JD Sports chairman Andy Higginson has highlighted governance improvements and a simplification of the business as the key factors driving the growth and profitability of the Bury-headquartered retail giant.

In a statement accompanying unaudited preliminary results for the year ending January 2023, Higginson acknowledged the focus Régis Schulz has brought to the business and the disposal of non-core brands. 

The business recorded record sales of £991.4 million (52 week period ended 29 January 2022: £947.2 million), a record result, with profit before tax of £440.9 million (2022: £654.7 million).

Chief executive Régis Schulz has also reduced his direct reports in the business from a peak of 30 when he arrived last year.

In other governance changes, Deloitte are to replace KPMG as auditors.

Higginson has also beefed up the JD board and will welcome Angela Luger (nee Spindler), formerly CEO of N Brown Group Plc and Darren Shapland, currently Chair of Topps Tiles Plc to the board as of 1 June 2023. 

Ian Dyson, currently Chair of Currys Plc joined the board on 9 March 2023.

Boston Consulting Group have been retained to improve cyber security following a cyber breach in January. 

The company has avoided a sanction by the Information Commissioners Office, although they have highlighted several areas where they believe JD needs to demonstrate improvement. 

In addition, JD has now appointed an interim Chief Information Security Officer with the recruitment of both a permanent CISO and a Chief Information Technology Officer ongoing.

The business also took a wrap on the knuckles from the Advertising Standards Authority over an Instagram post last year featuring YouTube star KSI, where he failed to identify the post as a paid for promotion.

Higginson said: “In July 2022 I had the great privilege of being appointed the Chair of the JD Group. This followed the departure of Peter Cowgill who had led the business so successfully for the previous 18 years. I found  a business that had a strong leadership team, committed staff and a supportive majority shareholder in Pentland. The business was in tune with its customers, respected by its branded suppliers, was trading strongly and had a significant number of opportunities for growth ahead of it. Before going any further, it is important to thank Peter and his team for developing such a great business.”

However he claimed “a significant governance deficit” in a listed business of JD’s size. 

“In many ways, the business, which is highly profitable and with significant net cash, was well controlled and conservatively managed.
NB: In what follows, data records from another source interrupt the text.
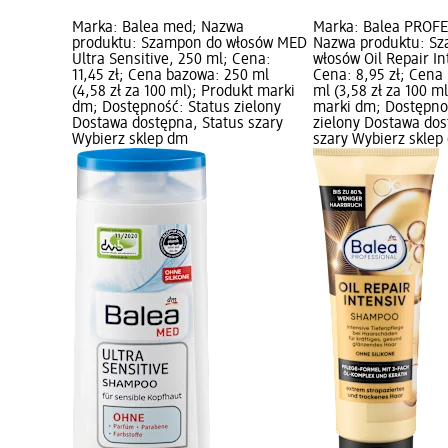
Marka: Balea med; Nazwa
Marka: Balea PROF
produktu: Szampon do włosów MED
Nazwa produktu: S
Ultra Sensitive, 250 ml; Cena:
włosów Oil Repair In
11,45 zł; Cena bazowa: 250 ml
Cena: 8,95 zł; Cena
(4,58 zł za 100 ml); Produkt marki
ml (3,58 zł za 100 m
dm; Dostępność: Status zielony
marki dm; Dostępno
Dostawa dostępna, Status szary
zielony Dostawa dos
Wybierz sklep dm
szary Wybierz sklep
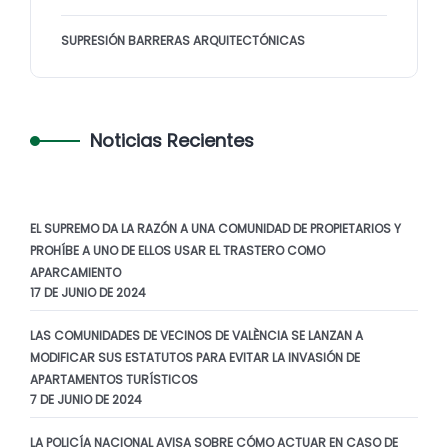
SUPRESIÓN BARRERAS ARQUITECTÓNICAS
Noticias Recientes
EL SUPREMO DA LA RAZÓN A UNA COMUNIDAD DE PROPIETARIOS Y
PROHÍBE A UNO DE ELLOS USAR EL TRASTERO COMO
APARCAMIENTO
17 DE JUNIO DE 2024
LAS COMUNIDADES DE VECINOS DE VALÈNCIA SE LANZAN A
MODIFICAR SUS ESTATUTOS PARA EVITAR LA INVASIÓN DE
APARTAMENTOS TURÍSTICOS
7 DE JUNIO DE 2024
LA POLICÍA NACIONAL AVISA SOBRE CÓMO ACTUAR EN CASO DE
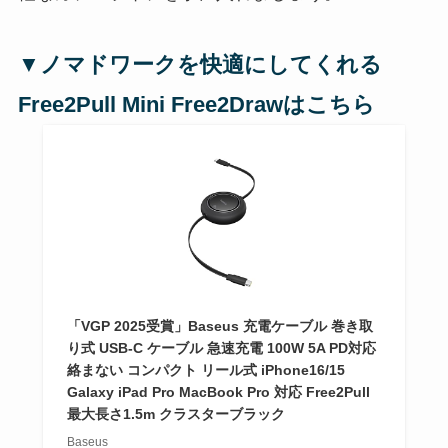
▼ノマドワークを快適にしてくれる
Free2Pull Mini Free2Drawは
こちら
「VGP 2025受賞」Baseus 充電ケーブル 巻き取
り式 USB-C ケーブル 急速充電 100W 5A PD対応
絡まない コンパクト リール式 iPhone16/15
Galaxy iPad Pro MacBook Pro 対応 Free2Pull
最大長さ1.5m クラスターブラック
Baseus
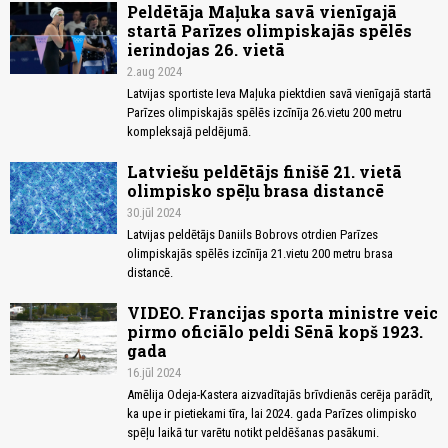
Peldētāja Maļuka savā vienīgajā
startā Parīzes olimpiskajās spēlēs
ierindojas 26. vietā
2.aug 2024
Latvijas sportiste Ieva Maļuka piektdien savā vienīgajā startā
Parīzes olimpiskajās spēlēs izcīnīja 26.vietu 200 metru
kompleksajā peldējumā.
Latviešu peldētājs finišē 21. vietā
olimpisko spēļu brasa distancē
30.jūl 2024
Latvijas peldētājs Daniils Bobrovs otrdien Parīzes
olimpiskajās spēlēs izcīnīja 21.vietu 200 metru brasa
distancē.
VIDEO. Francijas sporta ministre veic
pirmo oficiālo peldi Sēnā kopš 1923.
gada
16.jūl 2024
Amēlija Odeja-Kastera aizvadītajās brīvdienās cerēja parādīt,
ka upe ir pietiekami tīra, lai 2024. gada Parīzes olimpisko
spēļu laikā tur varētu notikt peldēšanas pasākumi.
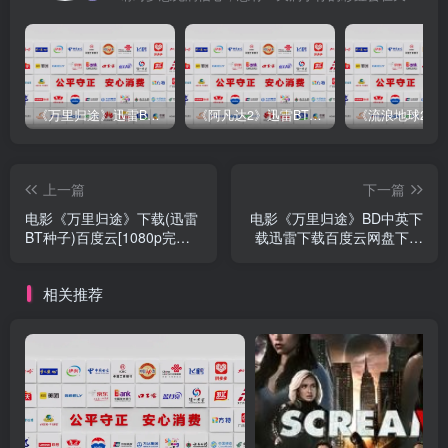
《万里归途》迅雷BT完整下载[mp3／3.14GB／2.15GB
《阿凡达2》迅雷BT完整下载[MP4／3.12GB／5.35GB]中
上一篇
下一篇
电影《万里归途》下载(迅雷
电影《万里归途》BD中英下
BT种子)百度云[1080p完整
载迅雷下载百度云网盘下载
无删减]
百度云网
相关推荐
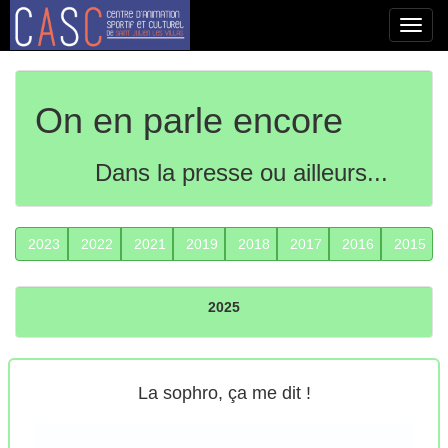
Toggl
navig
On en parle encore
Dans la presse ou ailleurs...
2023
2022
2021
2019
2018
2017
2016
2015
2025
La sophro, ça me dit !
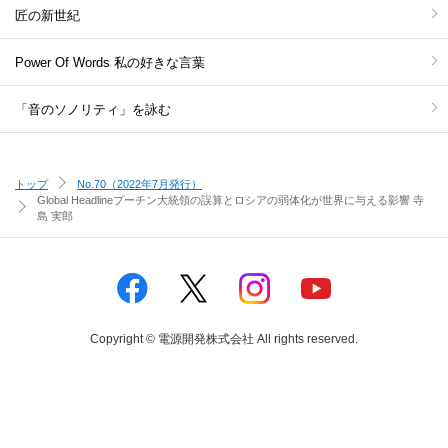
匠の新世紀
Power Of Words 私の好きな言葉
「音のソノリティ」を詠む
トップ
No.70（2022年7月発行）
Global Headline
プーチン大統領の誤算とロシアの弱体化が世界に与える影響 寺
島 実郎
Copyright © 電源開発株式会社 All rights reserved.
However, it relied too heavily on a few key individuals and on informal controls which were more appropriate for a smaller business. The sort of formal Board oversight and detailed scrutiny that would be normal in a business of this scale were not always present.”
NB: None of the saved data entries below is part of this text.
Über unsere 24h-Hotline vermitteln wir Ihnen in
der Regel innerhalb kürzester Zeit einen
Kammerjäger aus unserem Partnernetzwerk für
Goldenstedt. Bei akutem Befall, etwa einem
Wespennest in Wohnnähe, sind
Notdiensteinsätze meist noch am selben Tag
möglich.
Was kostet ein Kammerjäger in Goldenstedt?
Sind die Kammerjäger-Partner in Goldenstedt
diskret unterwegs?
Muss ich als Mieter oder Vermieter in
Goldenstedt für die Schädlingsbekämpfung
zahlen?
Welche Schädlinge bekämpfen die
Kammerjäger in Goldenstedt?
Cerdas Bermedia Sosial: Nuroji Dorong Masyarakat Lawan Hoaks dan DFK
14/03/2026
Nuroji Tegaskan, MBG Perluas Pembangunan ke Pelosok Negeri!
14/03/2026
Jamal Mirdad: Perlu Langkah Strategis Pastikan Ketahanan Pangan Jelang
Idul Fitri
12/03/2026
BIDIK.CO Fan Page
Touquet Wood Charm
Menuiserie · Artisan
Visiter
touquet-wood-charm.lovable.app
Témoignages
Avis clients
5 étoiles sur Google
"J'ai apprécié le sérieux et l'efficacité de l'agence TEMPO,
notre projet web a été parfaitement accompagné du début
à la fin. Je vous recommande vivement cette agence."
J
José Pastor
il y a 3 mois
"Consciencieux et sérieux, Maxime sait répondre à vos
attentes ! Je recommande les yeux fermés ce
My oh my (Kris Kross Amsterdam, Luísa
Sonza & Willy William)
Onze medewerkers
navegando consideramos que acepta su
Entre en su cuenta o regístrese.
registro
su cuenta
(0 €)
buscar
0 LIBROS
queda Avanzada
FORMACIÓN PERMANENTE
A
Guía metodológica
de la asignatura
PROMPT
He continued: “In September 2022, the arrival of our new CEO, Régis Schultz led to a reappraisal of this strategy and a narrowing of the business focus. We have subsequently disposed of a number of Fashion businesses and are concentrating our resources on fewer initiatives. There has also been a simplification in the organisation of the business with the number of direct reports into the CEO reduced from over 30.”

AJ Bell analyst Russ Mould said there was little to get the stock moving upwards in morning trading following the results.

“True, the company does expect to exceed the £1 billion mark in terms of profit in the current financial year but, beyond this arbitrary milestone, JD still has work to do and considerable sums to spend to meet its ambitious goals for growth.

“Profit fell at the pre-tax level on adjustments, some of which related to restructuring and acquisition costs, and in February new CEO Régis Schultz flagged an outlay of up to £3 billion as JD looks to roll out as many as 1,750 stores globally over five years.

“For now, Schultz is off to a flier in his new role, replacing the long-term brains behind the business, Peter Cowgill. JD is demonstrating the strength of its brand and its successful capture of the under-25 demographic as it enjoys resilient sales.

“However, it needs to be wary of any shifts in consumer preferences. Fashion is by its nature cyclical and a move away from the athleisure trend would be unhelpful to JD.

“The company must hope that its target market, potentially insulated from cost-of-living pressures if they still live at home, continues to enjoy a decent level of disposable income and that its relationships with core brands like Adidas and Nike remain strong as they pursue direct-to-consumer strategies.”